Grâce et gratuité, légèreté et irresponsabilité, extases et délires mystiques, ésotériques, apocalyptiques, gnostiques ou charismatiques, tous les charmes de son enfance ne pouvaient dès lors y survivre ou s'y réinscrire que cachés, et dans un rapport ambigu avec une religion extérieure, exotérique, temporelle, séculière et séculaire, utilitaire et eudémoniste d'abord, du point de vue (différent évidemment) des "peuples" et de leurs "dirigeants". Ainsi les origines vénérées ou déniées pourraient y persister ou y faire résurgence, secrètement et dans un commerce équivoque et fructueux avec la religion populaire. Il ne serait pas question pour la "sainteté" ("pureté", "perfection") de s'étendre à tous sans compromis ni altération (sinon sur un mode incantatoire), mais pas non plus de se préserver intacte en se refermant totalement sur elle-même. L'idéal serait logiquement de type monacal, à l'intérieur d'une Eglise qui ferait corps avec le "monde". C'était au fond le vœu de la plupart des anciens "hérétiques", ces "pneumatiques" ("spirituels") chassés de l'Eglise au temps de sa constitution alors qu'ils ne demandaient qu'à ce qu'on les y laissât exister à leur manière, dans une communion ambivalente avec la masse des "psychiques" (ou "hommes naturels", concrètement croyants ordinaires). Un élitisme interne sans clôture définitive, une gradation (en plus ou moins) de la sainteté (etc.), où il serait possible de passer d'un cercle plus large à un cercle plus étroit, et réciproquement, plutôt que le nivellement d'un intérieur hermétiquement clos et opposé au dehors comme le jour à la nuit. L'esprit au cœur d'un corps aussi vaste que le monde. Au centre, l'illusion du mystère absurde ou gratuit, à la périphérie celle de l'utilité superstitieuse, pourraient ainsi s'entretenir l'une l'autre, communiquant entre elles sans jamais tout à fait se comprendre.

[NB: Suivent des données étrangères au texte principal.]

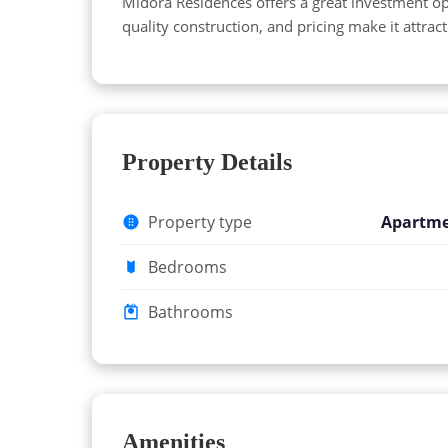
Midora Residences offers a great investment op
quality construction, and pricing make it attrac
Property Details
Property type
Apartm
Bedrooms
Bathrooms
Amenities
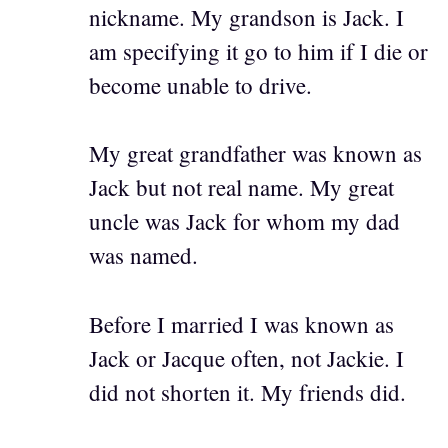
nickname. My grandson is Jack. I
am specifying it go to him if I die or
become unable to drive.
My great grandfather was known as
Jack but not real name. My great
uncle was Jack for whom my dad
was named.
Before I married I was known as
Jack or Jacque often, not Jackie. I
did not shorten it. My friends did.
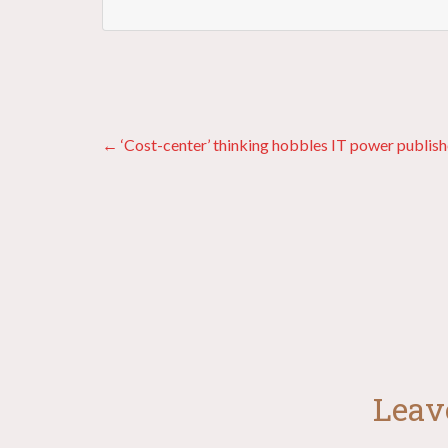
Posts
← ‘Cost-center’ thinking hobbles IT power publish
navigation
Leav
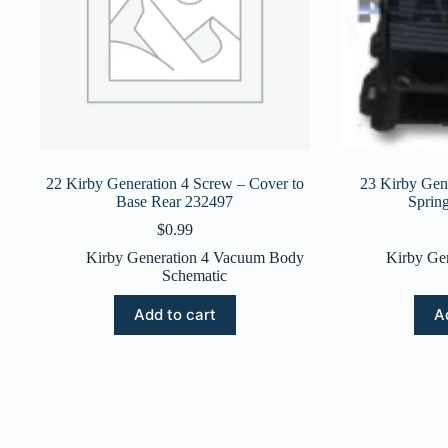
22 Kirby Generation 4 Screw – Cover to
23 Kirby Gene
Base Rear 232497
Sprin
$
0.99
Kirby Generation 4 Vacuum Body
Kirby Ge
Schematic
Add to cart
A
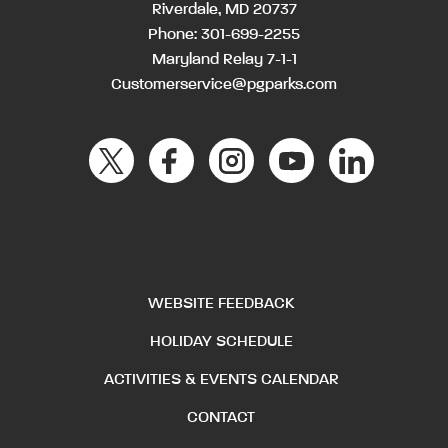
Riverdale, MD 20737
Phone:
301-699-2255
Maryland Relay 7-1-1
Customerservice@pgparks.com
WEBSITE FEEDBACK
HOLIDAY SCHEDULE
ACTIVITIES & EVENTS CALENDAR
CONTACT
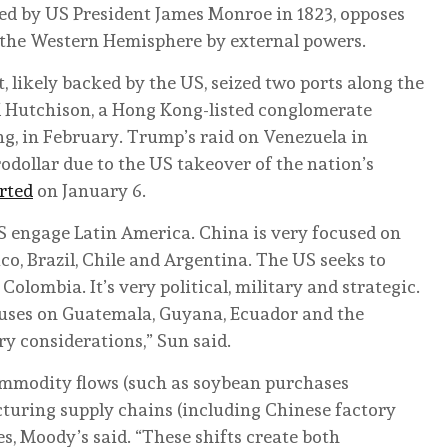
ed by US President James Monroe in 1823, opposes
of the Western Hemisphere by external powers.
likely backed by the US, seized two ports along the
Hutchison, a Hong Kong-listed conglomerate
g, in February. Trump’s raid on Venezuela in
rodollar due to the US takeover of the nation’s
rted
on January 6.
S engage Latin America. China is very focused on
co, Brazil, Chile and Argentina. The US seeks to
Colombia. It’s very political, military and strategic.
cuses on Guatemala, Guyana, Ecuador and the
ry considerations,” Sun said.
ommodity flows (such as soybean purchases
cturing supply chains (including Chinese factory
s, Moody’s said. “These shifts create both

Cette économie médiévale du malentendu, les Réformes l'ont ruinée, moins en divisant le christianisme occidental qu'en homogénéisant dans toutes ses versions (y compris le catholicisme de la Contre-Réforme) son explication contradictoire, ouvrant la voie à l'autonomie d'un nouvel extérieur, d'autant plus nécessaire qu'il apparaissait comme le seul terrain neutre et objectif: le monde laïque (secular) qui allait les ruiner à leur tour, tout en leur redonnant (et du même coup à n'importe qui) la chance originelle de la religion inutile.
Un cycle à méditer avant d'en entamer (ou non) un autre.